Nach Berechnungen der "Internationalen Labour Organization" (ILO) waren im vergangenen Jahr insgesamt 205 Millionen Menschen ohne Beschäftigung. Das sind etwa 27,6 Millionen mehr als noch 2007, dem Jahr vor Ausbruch der Rezession. Lag die Arbeitslosenquote damals bei 5,6 Prozent, verharrt sie nun auf 6,2 Prozent. Die Entwicklung auf dem Arbeitsmarkt hinke anderen zentralen makroökonomischen Indikatoren hinterher. Die weltweite Wirtschaftsleistung sei im vergangenen Jahr wieder um 4,8 Prozent gewachsen und für 2011 werde ein Wachstum in ähnlicher Höhe erwartet. Auch der private Konsum, die Investitionen und der Welthandel hätten sich 2010 von der Krise erholt. Mitunter seien die Werte hier sogar stärker gewachsen als zu Zeiten vor der Krise.

Zögerliche Erholung

Dennoch bleiben die Aussichten auf den Arbeitsmärkten rund um den Globus nach Einschätzung der ILO auch in den kommenden Monaten schlecht. Trotz der gigantischen Konjunkturprogramme, die weltweit in Kraft gesetzt wurden, prognostiziert die Unterorganisation der Vereinten Nationen für 2011 keine durchgreifende Verbesserung der Lage. Lediglich 1,7 Millionen Menschen werden demnach im Laufe des Jahres wieder eine neue Beschäftigung finden.

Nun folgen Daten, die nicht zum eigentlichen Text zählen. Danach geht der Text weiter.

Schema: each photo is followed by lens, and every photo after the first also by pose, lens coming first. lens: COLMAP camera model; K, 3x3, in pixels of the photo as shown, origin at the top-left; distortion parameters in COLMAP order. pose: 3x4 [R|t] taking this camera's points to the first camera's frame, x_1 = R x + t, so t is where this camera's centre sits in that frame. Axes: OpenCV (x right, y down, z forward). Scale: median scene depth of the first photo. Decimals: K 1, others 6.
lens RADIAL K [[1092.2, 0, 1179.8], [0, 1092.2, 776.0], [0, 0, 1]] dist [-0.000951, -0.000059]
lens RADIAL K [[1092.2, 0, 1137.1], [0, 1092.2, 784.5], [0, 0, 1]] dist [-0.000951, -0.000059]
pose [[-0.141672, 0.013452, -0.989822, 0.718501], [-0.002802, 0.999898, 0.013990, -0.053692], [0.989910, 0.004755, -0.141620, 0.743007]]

Anzeichen für eine nur zögerliche Erholung der Arbeitsmärkte sehen die Experten auch in der Bezahlung der Beschäftigten. Diese steige trotz wachsender Produktivität nur langsam. Setze sich der Trend fort, werde dies längerfristig auch das Wachstum schwächen. Denn ein Anstieg der Reallöhne schlage sich in einem höheren Konsum und somit auch in Investitionen nieder.

Laut Report haben längst nicht alle Regionen der Welt gleich stark unter der weltweiten Rezession gelitten. Von wenigen Ausnahmen wie etwa der Bundesrepublik abgesehen traf die Krise die entwickelten Wirtschaftsnationen und die Mitgliedstaaten der Europäischen Union am heftigsten. Dort gebe es zwar nur 15 Prozent der Beschäftigten weltweit. Jedoch hätten diese Länder zu etwa 55 Prozent zum Anstieg der weltweiten Arbeitslosigkeit beigetragen.

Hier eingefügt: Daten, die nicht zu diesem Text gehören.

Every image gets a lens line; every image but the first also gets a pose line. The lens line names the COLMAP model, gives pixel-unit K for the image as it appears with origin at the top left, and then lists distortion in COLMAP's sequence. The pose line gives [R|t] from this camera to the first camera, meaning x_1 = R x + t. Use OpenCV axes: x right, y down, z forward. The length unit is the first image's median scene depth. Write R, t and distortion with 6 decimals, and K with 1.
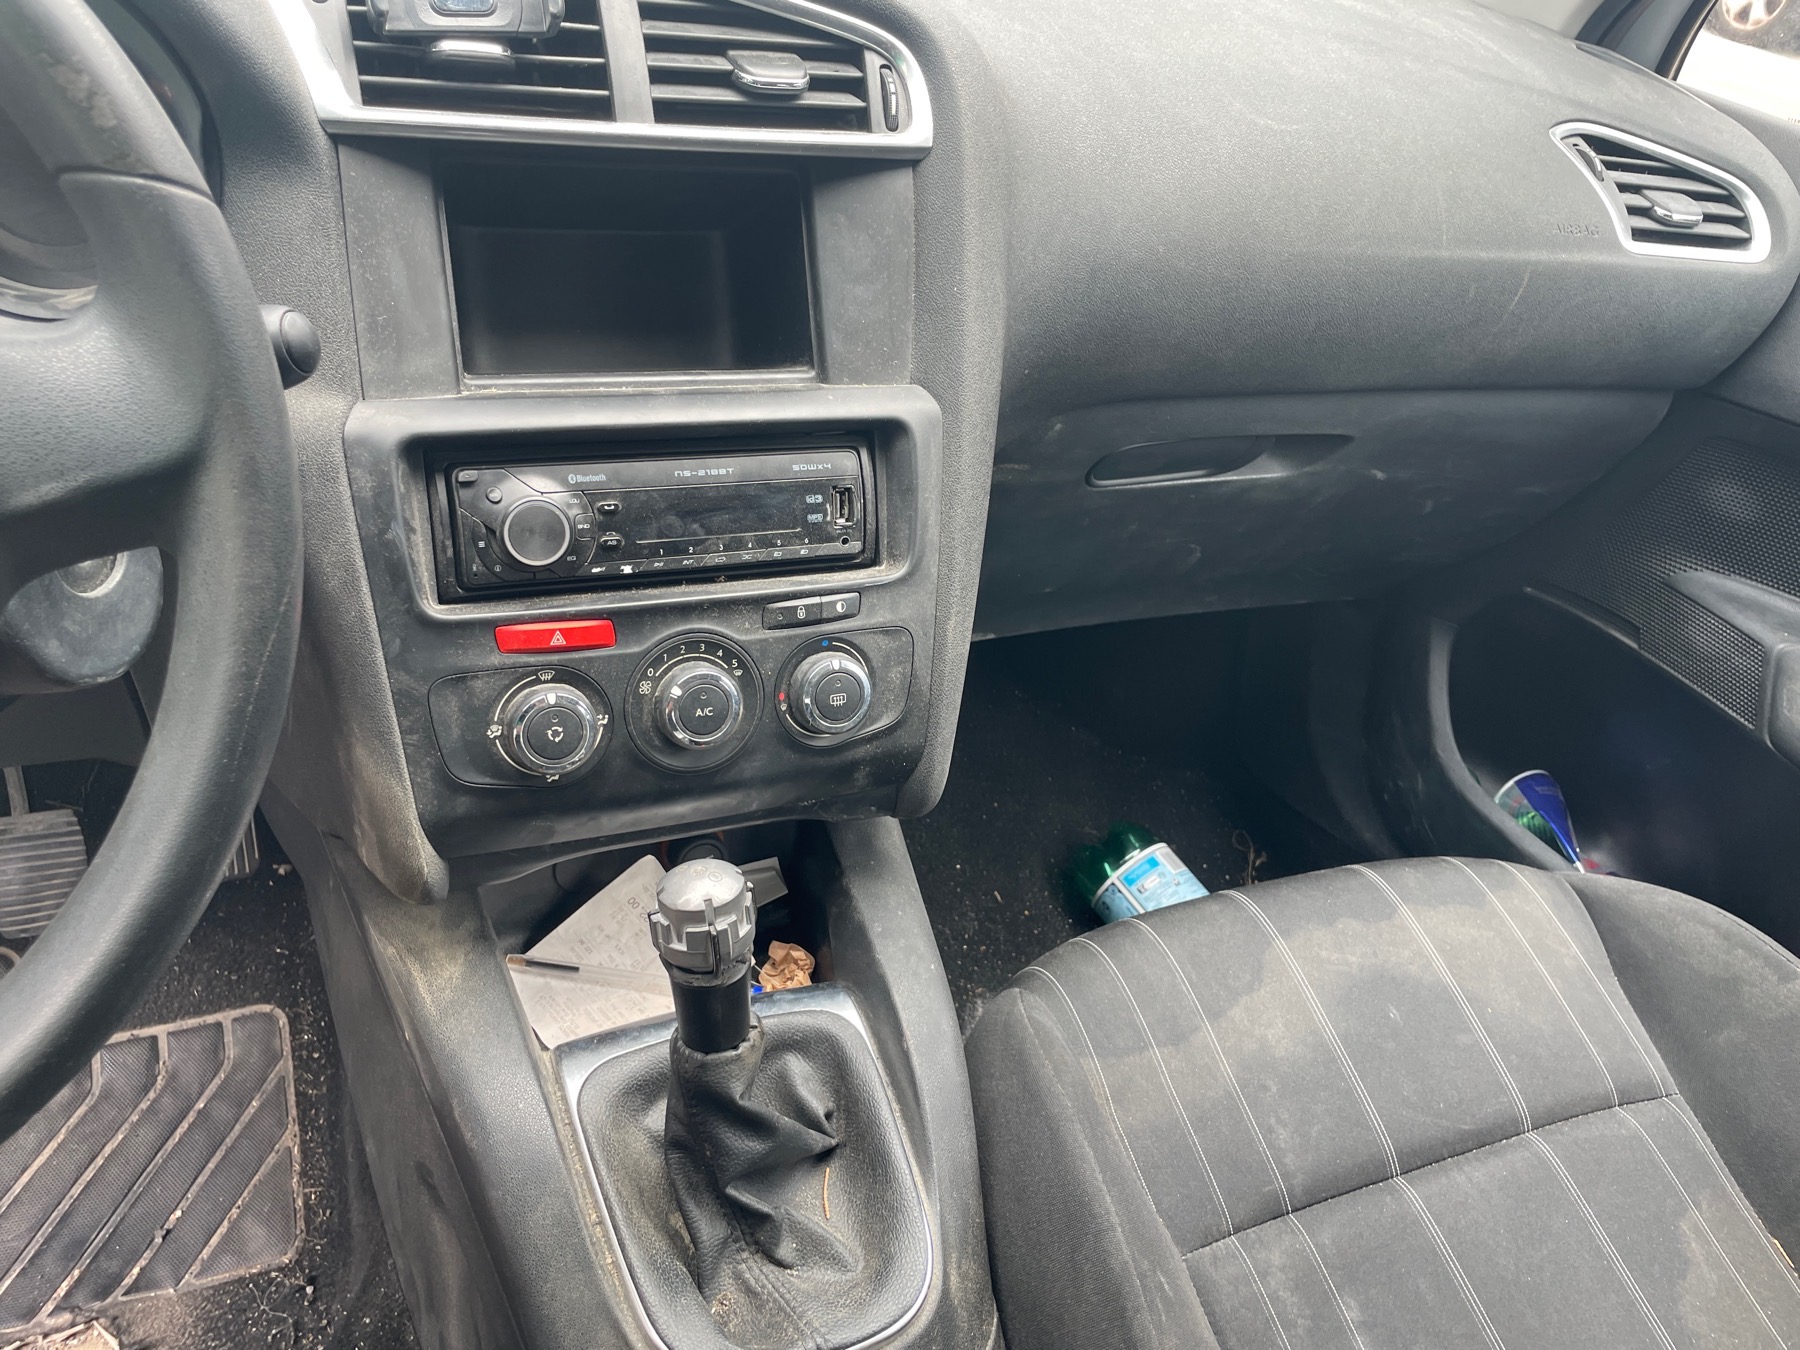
lens RADIAL K [[1363.7, 0, 885.2], [0, 1363.7, 659.9], [0, 0, 1]] dist [0.076327, -0.099809]
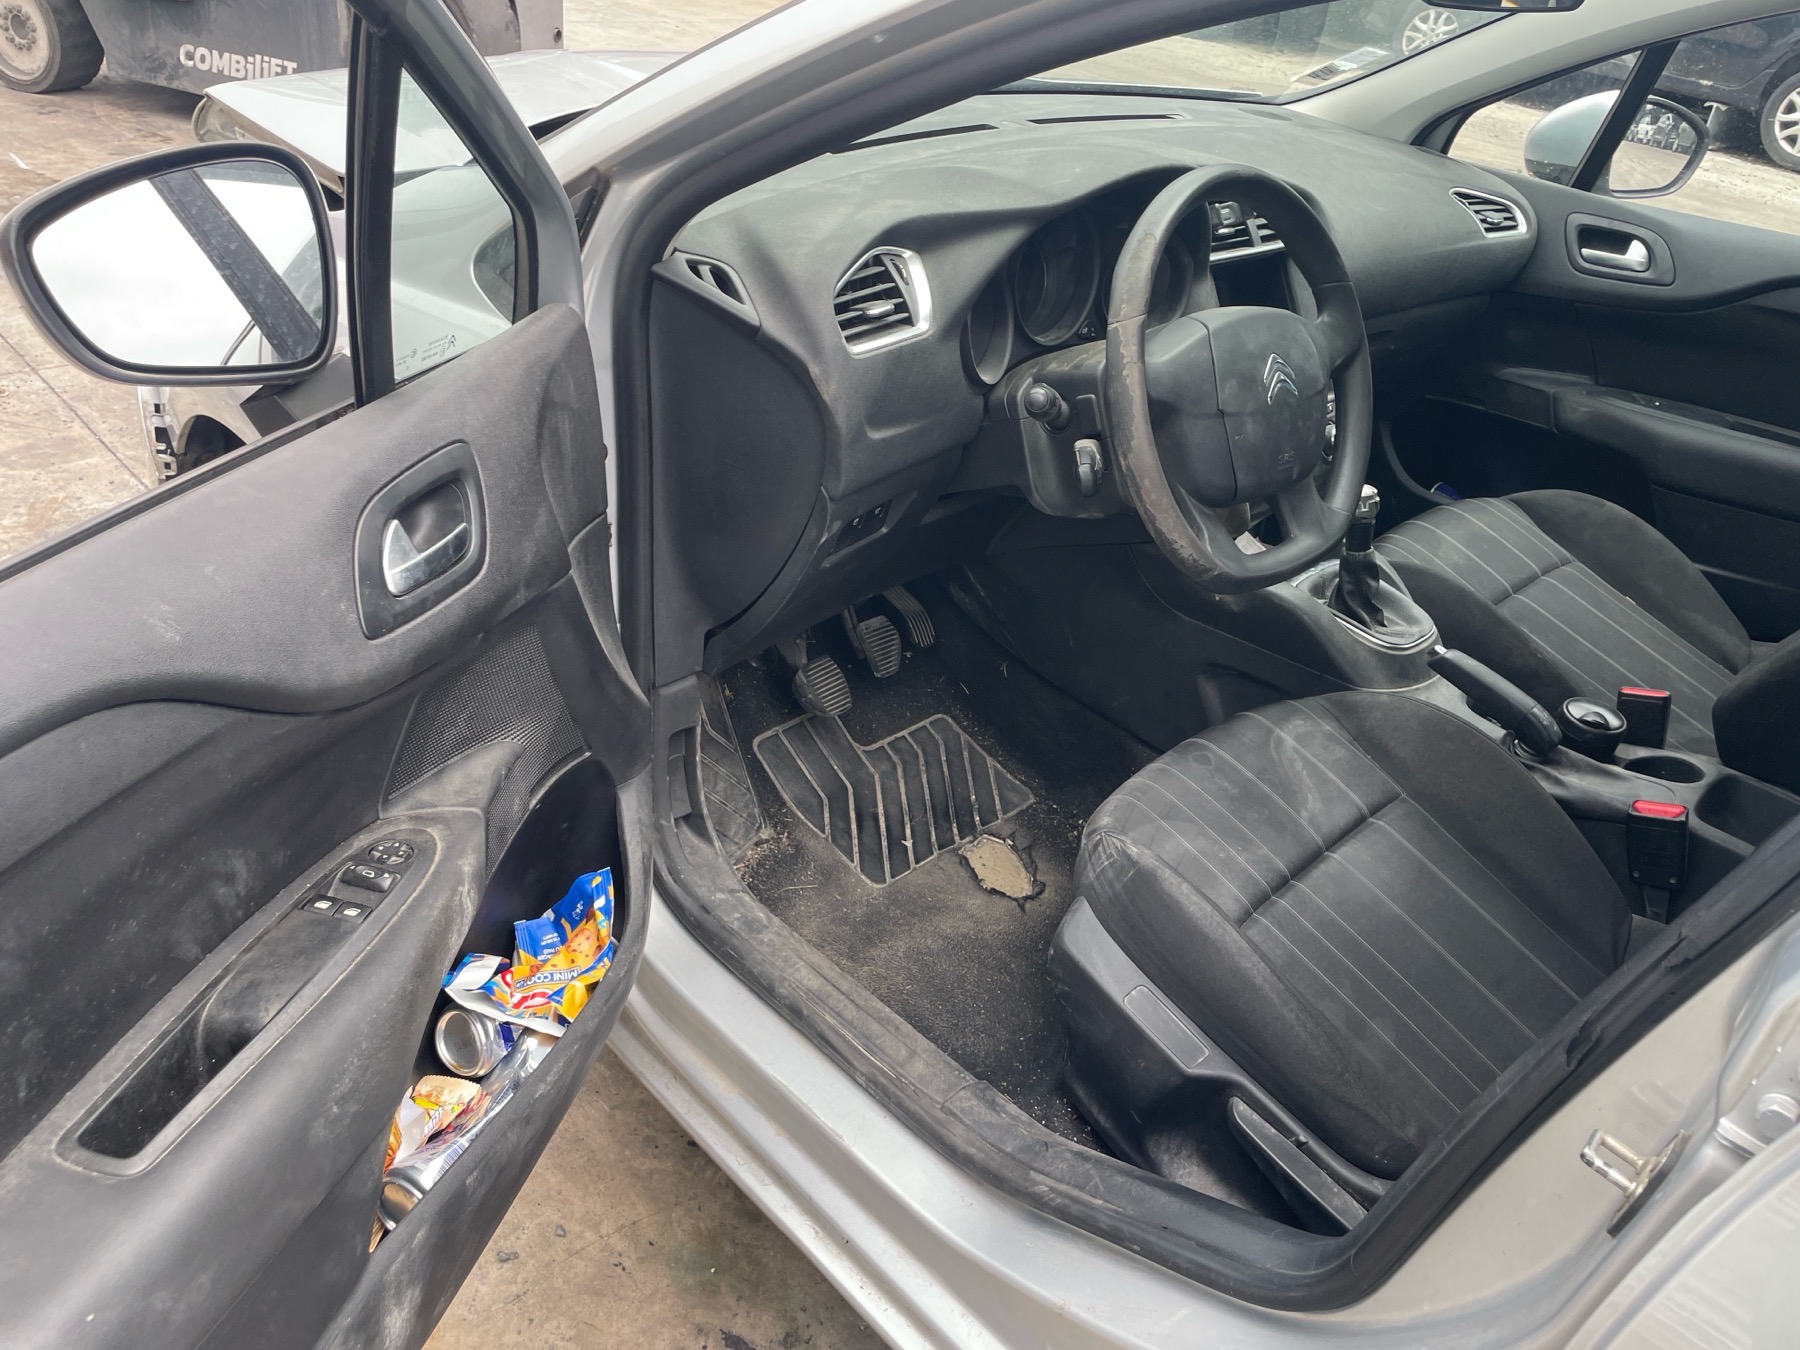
lens RADIAL K [[1363.7, 0, 880.5], [0, 1363.7, 651.9], [0, 0, 1]] dist [0.076327, -0.099809]
pose [[0.932743, -0.218501, 0.286790, -1.501390], [0.222100, 0.974812, 0.020346, 0.153496], [-0.284012, 0.044719, 0.957777, -1.151505]]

Viele Menschen werden nach den Erwartungen hier in den kommenden Monaten wieder eine Beschäftigung finden. Jedoch werde die Zahl der Arbeitslosen auch 2011 noch um etwa 15 Millionen höher liegen als 2007 - das ist ein Anstieg um über 50 Prozent. Häufig würden Arbeitssuchende zudem nicht in Vollzeitbeschäftigung zurückfinden, sondern müssten sich mit Teilzeit-Jobs begnügen.

Die krisenbedingte Zunahme der weltweiten Arbeitslosigkeit wurde laut ILO-Report von einer deutlichen Abnahme des Anteils von jungen Beschäftigten in der Arbeitnehmerschaft begleitet. 2010 seien weltweit 78 Millionen Jugendliche ohne Arbeit gewesen, etwa 4,5 Millionen mehr als noch vor dem Ausbruch der Krise. Die Arbeitslosenquote der 15- bis 24-Jährigen habe 12,6 Prozent betragen.

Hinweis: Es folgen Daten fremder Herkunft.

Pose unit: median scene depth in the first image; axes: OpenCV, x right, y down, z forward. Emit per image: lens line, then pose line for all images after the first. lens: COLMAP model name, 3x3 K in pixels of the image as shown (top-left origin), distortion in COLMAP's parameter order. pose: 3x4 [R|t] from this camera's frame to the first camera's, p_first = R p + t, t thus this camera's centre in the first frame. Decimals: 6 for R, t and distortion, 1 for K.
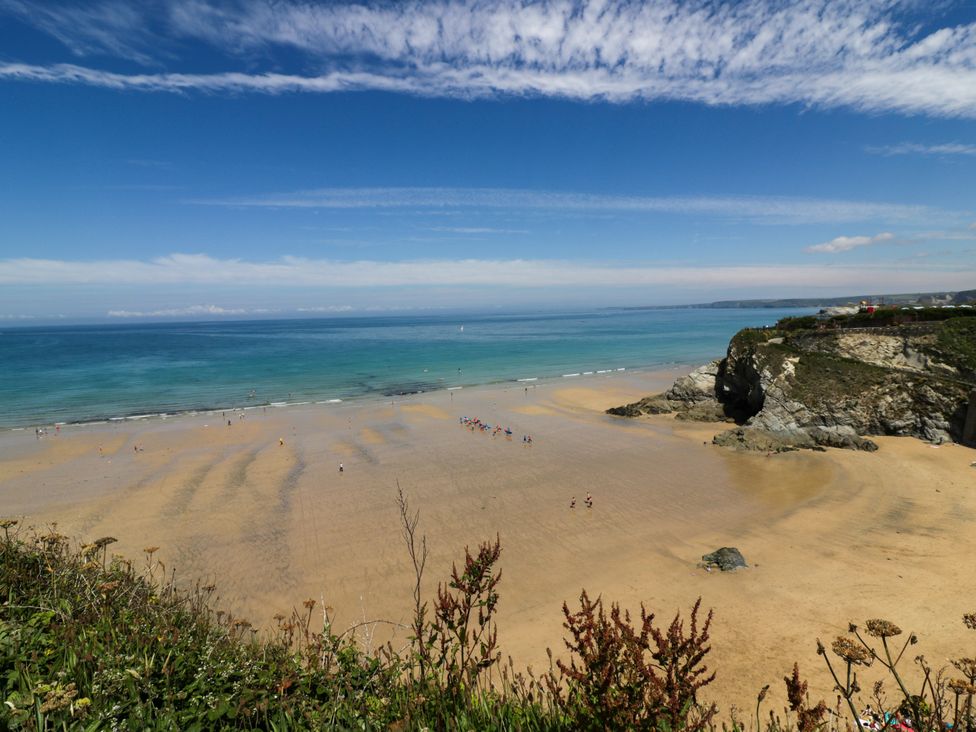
lens RADIAL K [[742.6, 0, 547.3], [0, 742.6, 349.0], [0, 0, 1]] dist [0.001623, -0.041858]
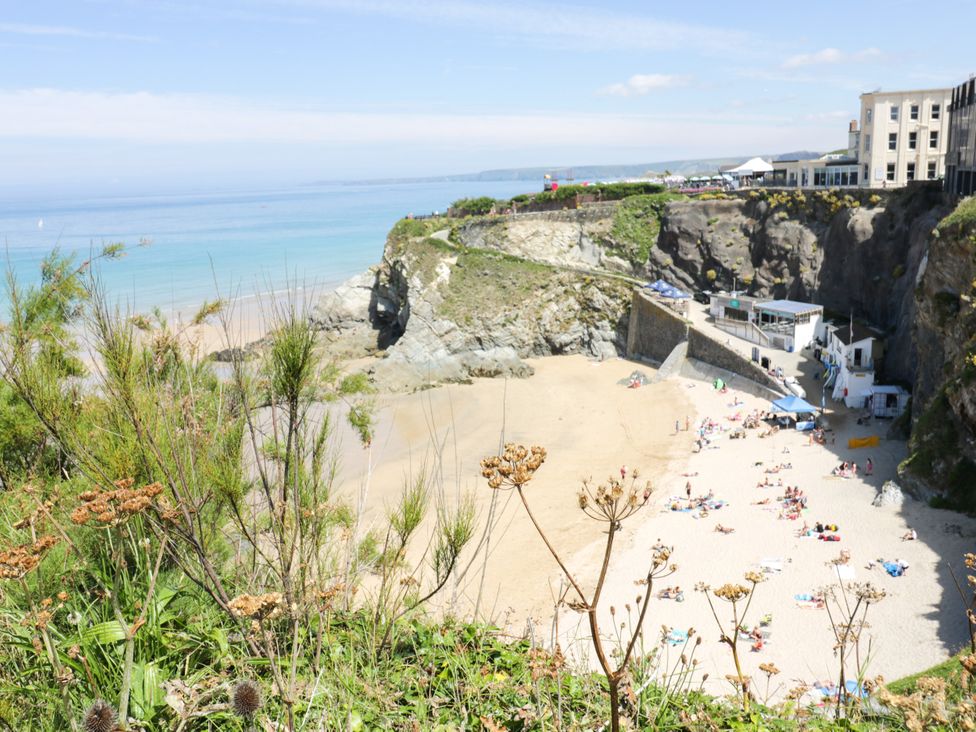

Angesichts der anhaltenden Arbeitslosigkeit ruft die ILO die Regierungen in der Welt dazu auf, die geplanten Einsparungen in den nationalen Haushalten ausgewogen zu gestalten. Der Fokus dürfe sich nicht auf Einsparungen verengen, heißt es in dem Bericht. Einschnitte, die nicht sorgfältig abgewogen seien, würden die Aussichten für den Arbeitsmarkt weiter verschlechtern. Gezielte Förderprogramme hingegen könnten den weltweiten Aufschwung sogar noch befördern und Arbeitslosigkeit reduzieren.